In our judgment, these are matters which the judge was rightly addressed on, as he was, but that it was very much a matter for his consideration as to the conclusion it led him to for the purposes of section 101(3) and (4) and section 78 of the 1984 Act. It is established that although a judge's view of such matters can be reconsidered in this court, which is entitled to say that the exercise of the judge's discretion for those purposes is plainly wrong, nevertheless that is something which this court will, save in that plain case, be reluctant to do. It is true that, as we understand it, the admission of live evidence about the 1995 incident is, as we would understand it, a rare matter. But the fact is that the appellant and his legal advisers did have the opportunity to consider their attitude to the Crown's application by reference to the witness statement about the 1995 incident, which was before them and, in this context, it is also to be observed that in that same paragraph 17 of Hanson to which we have already referred, Rose LJ referred not only to the need for transparency and frankness in the way in which the Crown sets out in its application the matters that they wish to rely upon and for which purpose but that there is also "a similar obligation of frankness upon the defendant".

18.

Having considered all these circumstances and Mr Du Feu's submissions carefully, we consider that this is not a case in which this court can say that the judge erred so as to give this court the right to revisit the decision that he took. He was entitled in his judgment to form the conclusion that he did about the fairness of the trial and his ability, by means of his directions, to ensure that all the matters were put fairly to the jury.

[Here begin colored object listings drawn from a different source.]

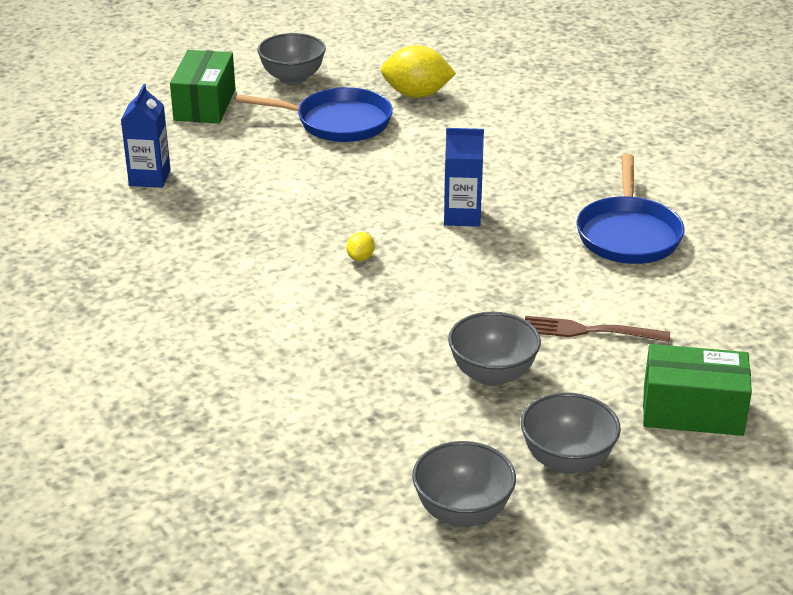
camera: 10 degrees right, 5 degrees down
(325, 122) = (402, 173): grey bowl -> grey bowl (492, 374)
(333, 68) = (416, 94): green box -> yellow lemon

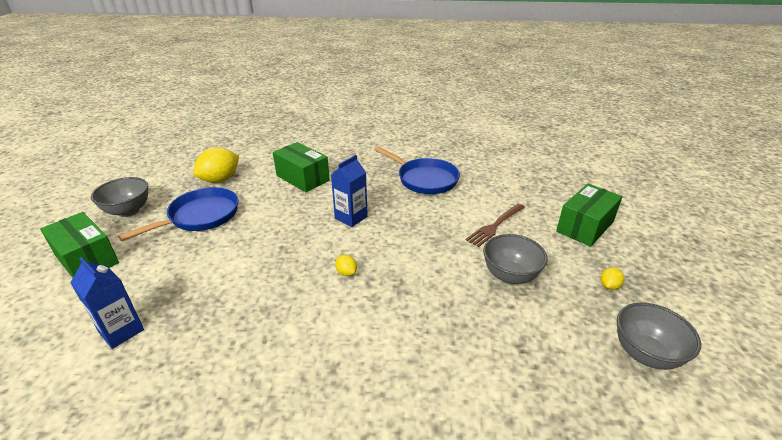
camera: 55 degrees left, 0 degrees up
(497, 144) = (302, 178): none -> green box
(567, 460) = (609, 286): grey bowl -> yellow lemon

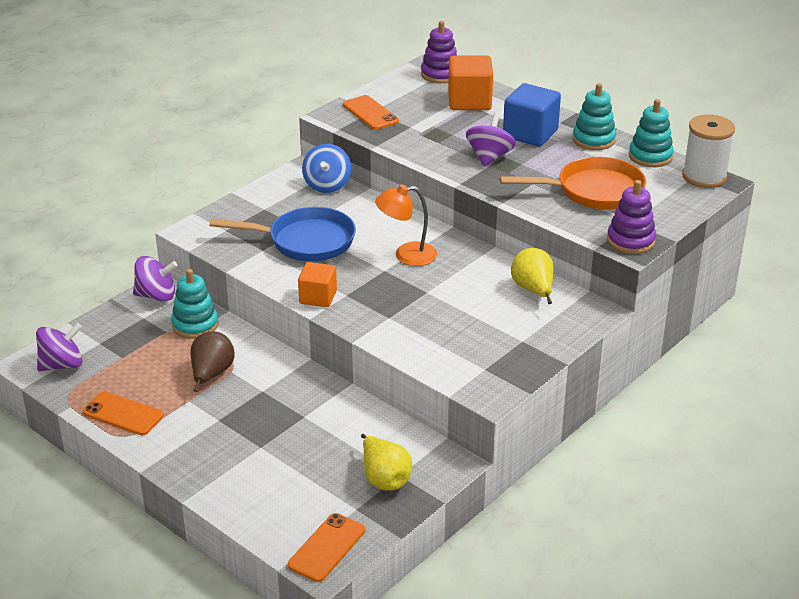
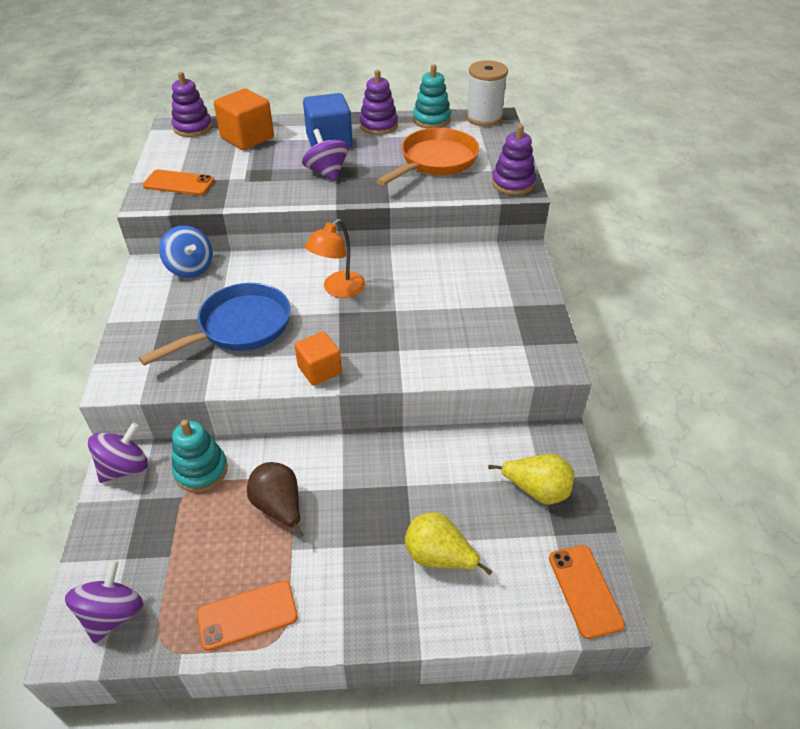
camera: 45 degrees left, 10 degrees up
(533, 290) = (464, 262): yellow pear -> yellow pear (439, 557)
(593, 140) = (378, 125): turquoise stacking toy -> purple stacking toy

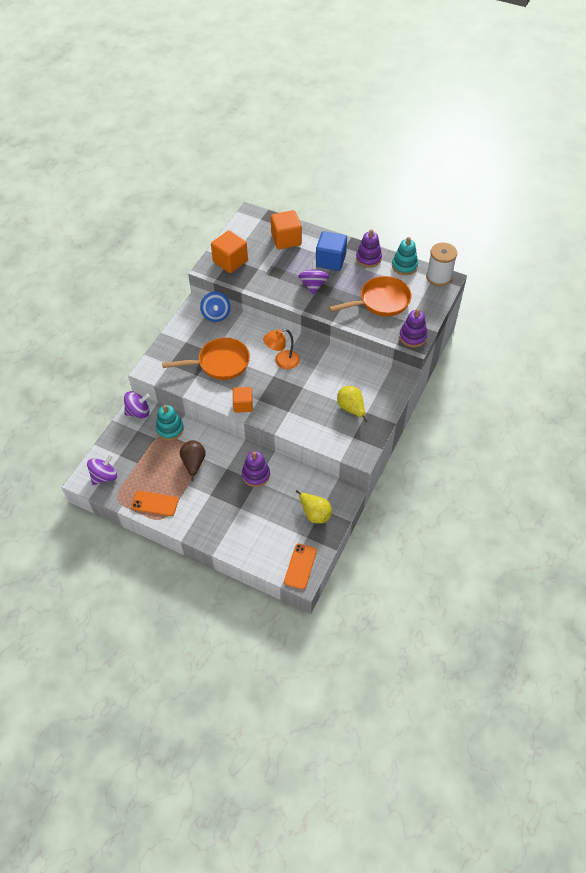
camera: 30 degrees right, 10 degrees up
(178, 183) = (230, 261): orange phone -> orange cube
(193, 128) = (260, 219): purple stacking toy -> purple stacking toy (256, 475)
(239, 327) = (220, 363): blue pan -> orange pan
(439, 557) = (248, 520): yellow pear -> yellow pear (351, 408)

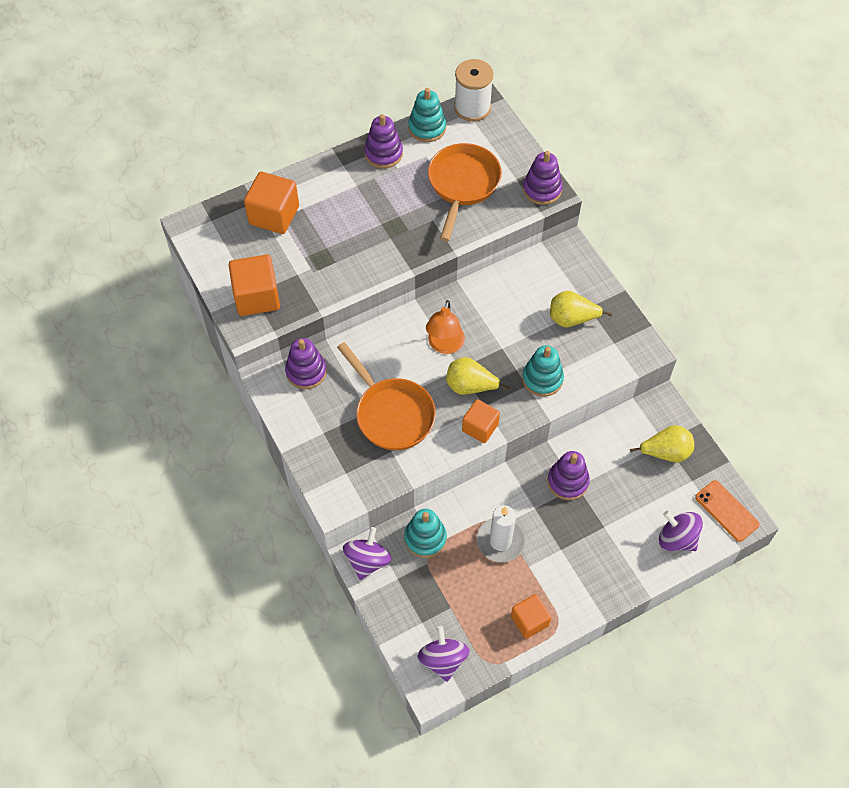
camera: 55 degrees left, 5 degrees up
(155, 503) = (529, 621): orange phone -> orange cube
(193, 463) = (500, 541): brown pear -> white candle
(216, 314) = (306, 371): blue spinning top -> purple stacking toy
(220, 363) = (392, 414): orange pan -> orange pan turned 120 degrees clockwise
(265, 386) = (470, 386): none -> yellow pear
(298, 416) = (542, 379): none -> turquoise stacking toy
(313, 285) = (378, 234): purple spinning top -> purple spinning top (677, 539)
(330, 260) = (353, 192): blue cube -> none

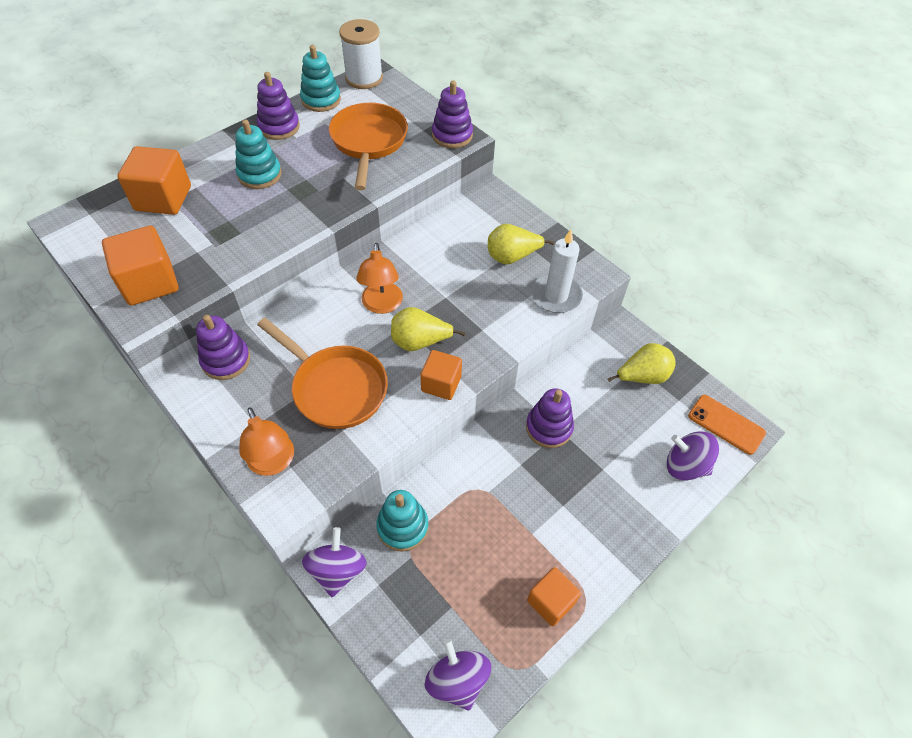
camera: 15 degrees left, 5 degrees down
(333, 467) = (273, 463): none -> orange lamp
(500, 541) = (491, 511): white candle -> white candle (556, 296)
(542, 379) = (497, 320): turquoise stacking toy -> turquoise stacking toy (259, 175)

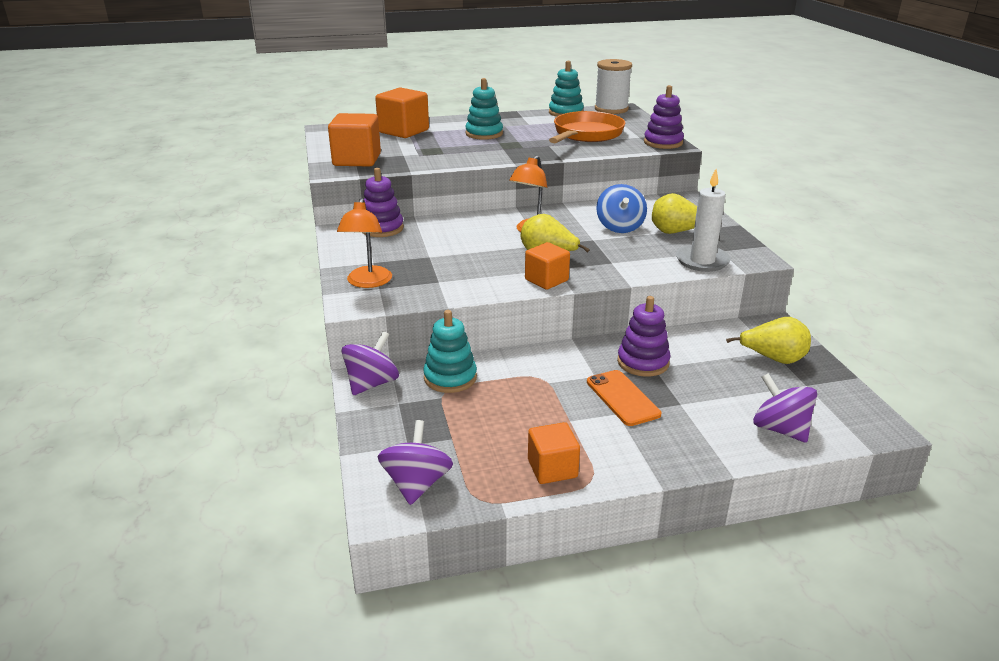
camera: 30 degrees right, 25 degrees down
(279, 127) = (520, 118): purple stacking toy -> none
(335, 388) = (453, 260): orange pan -> none
(458, 266) = (620, 227): none -> blue spinning top
(726, 424) = (853, 416): orange phone -> orange phone (622, 398)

As we have said, there is no complaint about those directions of the judge. It follows that this appeal must be dismissed.

19.

LORD JUSTICE RIX: The appellant did have savings and he was required to make contributions.

20.

MR DU FEU: That may well be right.

21.

LORD JUSTICE RIX: We have a recovery of defence costs order report, I do not know if you have a copy of it.

22.

MR DU FEU: I have not my Lord.

23.

LORD JUSTICE RIX: It states that the appellant has an income of annual income of some £20,000, and has savings of nearly twice that. Would you like that?

24.

MR DU FEU: I do not dispute that, I recall he was prudent with his money.

25.

LORD JUSTICE RIX: Would you like to make a submission as to why a recovery of costs order could not be made in this case?

26.

MR DU FEU: The principle of course the legal aid should not bear the burden of my representation of him here today. I can tell the court that he was prepared to fund privately to the point of the application and renewed application before the full court. Legal aid was granted at that point. In the circumstances of income and the failure of his appeal, then it may be one of those rare cases a defence costs order to, as it were, for him to pay the legal aid costs follows. I do not think I am in a position to dispute that.

27.

LORD JUSTICE RIX: Have you any submission to make?

28.

MISS CHBAT: No my Lord.

(The Bench Conferred)

29.

LORD JUSTICE RIX: We will make a recovery of defence costs order but limited to your fees Mr Du Feu.

30.

MR DU FEU: I am most grateful, thank you.